MGMT, the gene encoding the DNA repair enzyme O6-methylguanine-DNA methyltransferase, is methylated in 30–40 % of GBMs and 80 % of IDH-mutated low grade gliomas [19, 27, 42]. The presence of methylated MGMT is prognostic in all grades of glioma, including both oligodendroglial and astrocytic histologies [42, 61, 70, 78]. Given the strong association between G-CIMP phenotype and MGMT methylation, the prognostic significance of each of these independently cannot be assessed. It is also not clear whether the observation that MGMT methylation is more significant than expression level measured by RNA or protein is due to biology or to technical artifacts of the assays used.
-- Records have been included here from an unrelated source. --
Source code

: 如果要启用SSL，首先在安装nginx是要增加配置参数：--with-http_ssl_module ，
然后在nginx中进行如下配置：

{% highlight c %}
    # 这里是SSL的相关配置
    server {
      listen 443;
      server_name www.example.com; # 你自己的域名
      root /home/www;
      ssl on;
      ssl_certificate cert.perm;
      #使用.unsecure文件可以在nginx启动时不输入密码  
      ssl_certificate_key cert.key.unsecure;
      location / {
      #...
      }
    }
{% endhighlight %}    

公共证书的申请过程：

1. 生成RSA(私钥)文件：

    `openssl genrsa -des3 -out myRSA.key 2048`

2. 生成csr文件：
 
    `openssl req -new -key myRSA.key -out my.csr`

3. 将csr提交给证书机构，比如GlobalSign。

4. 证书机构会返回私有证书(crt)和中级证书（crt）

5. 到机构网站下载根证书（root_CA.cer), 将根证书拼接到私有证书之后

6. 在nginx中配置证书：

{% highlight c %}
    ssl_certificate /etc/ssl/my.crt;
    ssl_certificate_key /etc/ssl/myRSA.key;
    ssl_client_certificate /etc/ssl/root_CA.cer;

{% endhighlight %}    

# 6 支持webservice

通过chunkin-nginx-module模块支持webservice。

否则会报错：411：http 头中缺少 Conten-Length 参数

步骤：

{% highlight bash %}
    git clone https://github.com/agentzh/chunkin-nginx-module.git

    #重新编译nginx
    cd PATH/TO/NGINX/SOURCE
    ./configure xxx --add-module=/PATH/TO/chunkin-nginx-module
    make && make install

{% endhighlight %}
MGMT was originally studied because of its role in repairing damage from alkylating agents such as the nitrosoureas or temozolomide. However, it remains controversial whether MGMT methylation is predictive of benefit from temozolomide. In the long-term follow-up of EORTC 26981-22981/NCIC CE3, MGMT methylation was prognostic in both the radiation alone and radiation plus temozolomide groups. Moreover, there was a statistically significant improvement in survival with the addition of temozolomide in both the MGMT methylated and unmethylated groups with similar hazard ratio, although the absolute benefit was much smaller in the unmethylated group [70]. In the elderly population, two trials (NOA-08 and the Nordic trial) have suggested that people with GBM with MGMT methylation have improved survival with temozolomide monotherapy compared to radiation, while the opposite is true for elderly people with GBM with unmethylated MGMT [47, 85]. The role of MGMT or other potential biomarkers other than IDH in grade 2 or 3 astrocytomas remains uncertain.

7 Ependymomas

Ependymomas have been subtyped based on both location (supratentorial, infratentorial, or spinal cord) or by gene expression pattern. Common genetic alterations in ependymomas include NF2 mutation or loss, HER2/erbB2 and erbB4 amplification, and RASSF1A and HIC1 methylation [15, 20, 23, 81]. Two groups have used gene expression to identify two types of ependymoma, one characterized by growth factor receptor signaling and the other by large chromosomal rearrangements along with altered metabolism and cytoskeleton pathways [82, 86]. Most recently, a fusion gene involving c11orf95 and relA, the active component of NF-κB, was found to be a driver alteration in supratentorial ependymoma [52]. The high frequency observed of this fusion in the supratentorial ependymomas suggest that this is both a key driver of biology in this tumor subtype and may also be a potential target for specific drug development. Prognostic markers for ependymoma are not well established.

8 Conclusion

Gliomas include multiple distinct histopathologic types of tumors under the current WHO classification. Recent findings regarding some of the key driving alterations in some tumor types elucidate both the distinct biologies that define different histopathologies, and identify distinct molecular subtypes within single histopathologies. There appear to be at least three key molecular ontology pathways to the development of diffuse glioma. One pathway starts with IDH mutation followed by TP53 mutation and results in astrocytic lineage tumors. These gliomas start as grade 2 astrocytomas, have the G-CIMP phenotype, and presumably then acquire other genetic alterations that result in progression to higher grade tumors. Another pathway starts with IDH mutation followed by loss of 1p/19q, which is associated with mutation in the CIC gene or the FUBP1 gene. These alterations result in development of grade 2 oligodendrogliomas, which can then acquire other genetic alterations to become anaplastic oligodendrogliomas. The third pathway includes those gliomas that are wild-type for IDH. These gliomas appear to rapidly acquire multiple complex genetic alterations, including amplification or mutation of EGFR, and loss of the PTEN gene, and become GBMs very early in their development. IDH, 1p/19q codeletion, and MGMT are validated prognostic and probably predictive markers as well.